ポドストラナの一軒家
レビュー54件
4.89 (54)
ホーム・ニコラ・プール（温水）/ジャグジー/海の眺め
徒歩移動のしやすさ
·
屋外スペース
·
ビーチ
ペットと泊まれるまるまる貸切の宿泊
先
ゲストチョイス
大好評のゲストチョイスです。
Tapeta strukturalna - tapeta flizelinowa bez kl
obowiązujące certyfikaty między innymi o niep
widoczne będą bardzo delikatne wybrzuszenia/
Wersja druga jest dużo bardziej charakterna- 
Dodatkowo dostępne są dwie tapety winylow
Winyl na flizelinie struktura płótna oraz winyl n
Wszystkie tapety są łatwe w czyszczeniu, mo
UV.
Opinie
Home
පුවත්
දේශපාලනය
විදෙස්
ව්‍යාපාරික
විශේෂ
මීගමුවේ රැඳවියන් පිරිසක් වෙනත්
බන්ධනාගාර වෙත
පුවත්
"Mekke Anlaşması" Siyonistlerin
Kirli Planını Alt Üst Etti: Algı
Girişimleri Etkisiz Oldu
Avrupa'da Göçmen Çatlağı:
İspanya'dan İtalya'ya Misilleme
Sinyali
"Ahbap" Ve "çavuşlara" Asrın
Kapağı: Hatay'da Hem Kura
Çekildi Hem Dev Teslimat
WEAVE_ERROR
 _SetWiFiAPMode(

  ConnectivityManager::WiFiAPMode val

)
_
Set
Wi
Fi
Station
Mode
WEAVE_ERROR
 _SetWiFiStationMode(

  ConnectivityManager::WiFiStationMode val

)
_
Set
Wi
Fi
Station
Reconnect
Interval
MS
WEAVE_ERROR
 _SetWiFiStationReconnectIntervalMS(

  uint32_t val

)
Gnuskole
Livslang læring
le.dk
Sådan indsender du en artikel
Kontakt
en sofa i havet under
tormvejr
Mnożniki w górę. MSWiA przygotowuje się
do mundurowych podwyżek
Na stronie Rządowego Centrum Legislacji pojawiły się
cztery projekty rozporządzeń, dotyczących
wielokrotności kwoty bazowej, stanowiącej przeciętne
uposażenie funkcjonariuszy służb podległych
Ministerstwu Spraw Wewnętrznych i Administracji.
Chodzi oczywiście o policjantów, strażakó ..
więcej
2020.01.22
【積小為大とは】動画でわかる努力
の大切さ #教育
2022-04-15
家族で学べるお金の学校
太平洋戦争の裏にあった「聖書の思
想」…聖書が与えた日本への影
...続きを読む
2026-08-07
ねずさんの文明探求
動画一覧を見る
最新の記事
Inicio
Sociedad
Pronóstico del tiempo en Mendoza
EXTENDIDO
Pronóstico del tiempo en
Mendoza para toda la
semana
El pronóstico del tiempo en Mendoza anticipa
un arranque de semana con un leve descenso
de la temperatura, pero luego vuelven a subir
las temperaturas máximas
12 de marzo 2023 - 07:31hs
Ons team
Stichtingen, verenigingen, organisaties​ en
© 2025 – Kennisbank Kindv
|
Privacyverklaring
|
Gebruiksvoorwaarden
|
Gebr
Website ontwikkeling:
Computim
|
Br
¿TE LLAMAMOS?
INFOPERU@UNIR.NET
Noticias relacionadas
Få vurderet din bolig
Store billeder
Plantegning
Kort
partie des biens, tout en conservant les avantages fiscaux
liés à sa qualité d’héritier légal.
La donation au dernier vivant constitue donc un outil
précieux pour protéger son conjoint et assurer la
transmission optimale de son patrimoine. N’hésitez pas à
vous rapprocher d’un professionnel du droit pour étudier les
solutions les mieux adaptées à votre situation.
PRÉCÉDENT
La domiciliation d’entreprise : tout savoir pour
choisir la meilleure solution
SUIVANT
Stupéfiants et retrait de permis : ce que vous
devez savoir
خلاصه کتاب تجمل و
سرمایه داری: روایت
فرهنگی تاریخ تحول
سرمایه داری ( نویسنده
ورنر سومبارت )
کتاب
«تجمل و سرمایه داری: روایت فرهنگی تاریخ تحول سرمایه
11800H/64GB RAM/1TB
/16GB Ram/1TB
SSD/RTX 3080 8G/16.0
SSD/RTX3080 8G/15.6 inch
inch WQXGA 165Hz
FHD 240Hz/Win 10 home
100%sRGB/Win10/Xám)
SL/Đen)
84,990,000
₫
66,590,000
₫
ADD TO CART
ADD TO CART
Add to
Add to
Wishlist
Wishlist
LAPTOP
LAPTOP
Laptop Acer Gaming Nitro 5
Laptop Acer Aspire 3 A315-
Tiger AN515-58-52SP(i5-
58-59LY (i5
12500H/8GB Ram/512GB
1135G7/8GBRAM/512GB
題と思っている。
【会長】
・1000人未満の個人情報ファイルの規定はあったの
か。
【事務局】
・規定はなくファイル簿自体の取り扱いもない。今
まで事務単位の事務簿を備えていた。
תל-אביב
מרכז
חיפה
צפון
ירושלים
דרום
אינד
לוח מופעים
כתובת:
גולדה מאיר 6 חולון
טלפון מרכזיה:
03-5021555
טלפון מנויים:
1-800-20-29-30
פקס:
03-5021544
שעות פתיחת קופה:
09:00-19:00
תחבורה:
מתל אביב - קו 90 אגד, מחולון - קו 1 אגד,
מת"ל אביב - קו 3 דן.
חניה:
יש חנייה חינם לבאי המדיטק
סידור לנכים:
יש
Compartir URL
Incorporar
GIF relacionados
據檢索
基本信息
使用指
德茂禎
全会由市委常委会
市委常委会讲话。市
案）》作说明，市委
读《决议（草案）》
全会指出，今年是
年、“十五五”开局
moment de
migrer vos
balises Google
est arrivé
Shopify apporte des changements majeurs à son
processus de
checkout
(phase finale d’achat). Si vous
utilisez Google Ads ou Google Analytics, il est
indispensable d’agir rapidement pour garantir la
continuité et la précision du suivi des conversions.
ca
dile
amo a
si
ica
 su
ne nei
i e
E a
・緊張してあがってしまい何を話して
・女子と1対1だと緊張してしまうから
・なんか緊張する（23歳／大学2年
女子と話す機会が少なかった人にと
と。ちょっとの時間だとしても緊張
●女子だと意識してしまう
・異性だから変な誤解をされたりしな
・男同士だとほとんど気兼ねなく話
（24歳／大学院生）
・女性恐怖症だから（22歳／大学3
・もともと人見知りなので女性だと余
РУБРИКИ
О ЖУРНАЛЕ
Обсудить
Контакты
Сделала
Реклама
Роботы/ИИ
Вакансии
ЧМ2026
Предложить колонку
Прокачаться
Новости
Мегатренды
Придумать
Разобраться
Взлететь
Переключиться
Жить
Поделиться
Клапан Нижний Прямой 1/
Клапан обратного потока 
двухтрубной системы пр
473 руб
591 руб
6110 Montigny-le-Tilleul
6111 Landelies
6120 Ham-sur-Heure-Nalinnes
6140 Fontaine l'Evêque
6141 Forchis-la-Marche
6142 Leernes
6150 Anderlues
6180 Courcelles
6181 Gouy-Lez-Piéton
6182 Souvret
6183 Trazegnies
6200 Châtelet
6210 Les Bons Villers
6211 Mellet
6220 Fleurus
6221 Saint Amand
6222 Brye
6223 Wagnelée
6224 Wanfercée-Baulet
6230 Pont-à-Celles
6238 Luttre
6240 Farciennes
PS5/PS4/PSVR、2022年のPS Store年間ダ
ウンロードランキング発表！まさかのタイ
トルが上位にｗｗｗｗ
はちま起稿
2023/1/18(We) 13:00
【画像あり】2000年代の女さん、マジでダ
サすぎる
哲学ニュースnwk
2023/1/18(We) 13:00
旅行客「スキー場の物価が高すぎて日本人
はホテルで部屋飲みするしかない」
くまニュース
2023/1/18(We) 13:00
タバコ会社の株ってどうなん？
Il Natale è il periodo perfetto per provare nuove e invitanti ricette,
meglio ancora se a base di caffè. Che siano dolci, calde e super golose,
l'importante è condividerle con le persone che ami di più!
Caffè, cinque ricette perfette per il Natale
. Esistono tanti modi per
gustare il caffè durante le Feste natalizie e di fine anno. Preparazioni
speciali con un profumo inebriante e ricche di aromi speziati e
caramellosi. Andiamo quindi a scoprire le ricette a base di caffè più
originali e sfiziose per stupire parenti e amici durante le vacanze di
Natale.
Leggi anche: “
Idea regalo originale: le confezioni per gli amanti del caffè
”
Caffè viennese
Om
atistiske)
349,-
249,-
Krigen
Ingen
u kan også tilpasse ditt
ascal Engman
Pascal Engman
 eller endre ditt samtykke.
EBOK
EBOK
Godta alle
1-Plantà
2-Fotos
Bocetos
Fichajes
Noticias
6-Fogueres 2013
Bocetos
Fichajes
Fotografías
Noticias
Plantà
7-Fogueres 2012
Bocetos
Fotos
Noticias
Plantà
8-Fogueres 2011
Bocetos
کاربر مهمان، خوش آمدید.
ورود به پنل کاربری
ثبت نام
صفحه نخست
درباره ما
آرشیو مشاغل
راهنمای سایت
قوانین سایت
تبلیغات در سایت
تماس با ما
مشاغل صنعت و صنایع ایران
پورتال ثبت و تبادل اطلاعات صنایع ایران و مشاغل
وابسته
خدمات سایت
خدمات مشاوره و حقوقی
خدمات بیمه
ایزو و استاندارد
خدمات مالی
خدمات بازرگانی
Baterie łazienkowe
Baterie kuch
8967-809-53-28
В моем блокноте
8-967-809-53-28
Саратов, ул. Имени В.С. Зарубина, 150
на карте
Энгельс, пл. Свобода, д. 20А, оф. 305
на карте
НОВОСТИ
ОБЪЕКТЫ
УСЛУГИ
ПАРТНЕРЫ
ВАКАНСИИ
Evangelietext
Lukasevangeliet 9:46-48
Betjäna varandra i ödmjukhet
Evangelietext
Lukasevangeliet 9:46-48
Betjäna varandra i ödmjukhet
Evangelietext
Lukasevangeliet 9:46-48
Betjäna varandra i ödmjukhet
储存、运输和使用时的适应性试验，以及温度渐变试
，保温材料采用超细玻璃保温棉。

━━━━━━━━━━

What you have to do: The lines to retype, exactly and only, run from the first line of the material through the line with "obowiązujące certyfikaty między innymi o niep".

Solution to this problem:
ポドストラナの一軒家
レビュー54件
4.89 (54)
ホーム・ニコラ・プール（温水）/ジャグジー/海の眺め
徒歩移動のしやすさ
·
屋外スペース
·
ビーチ
ペットと泊まれるまるまる貸切の宿泊
先
ゲストチョイス
大好評のゲストチョイスです。
Tapeta strukturalna - tapeta flizelinowa bez kl
obowiązujące certyfikaty między innymi o niep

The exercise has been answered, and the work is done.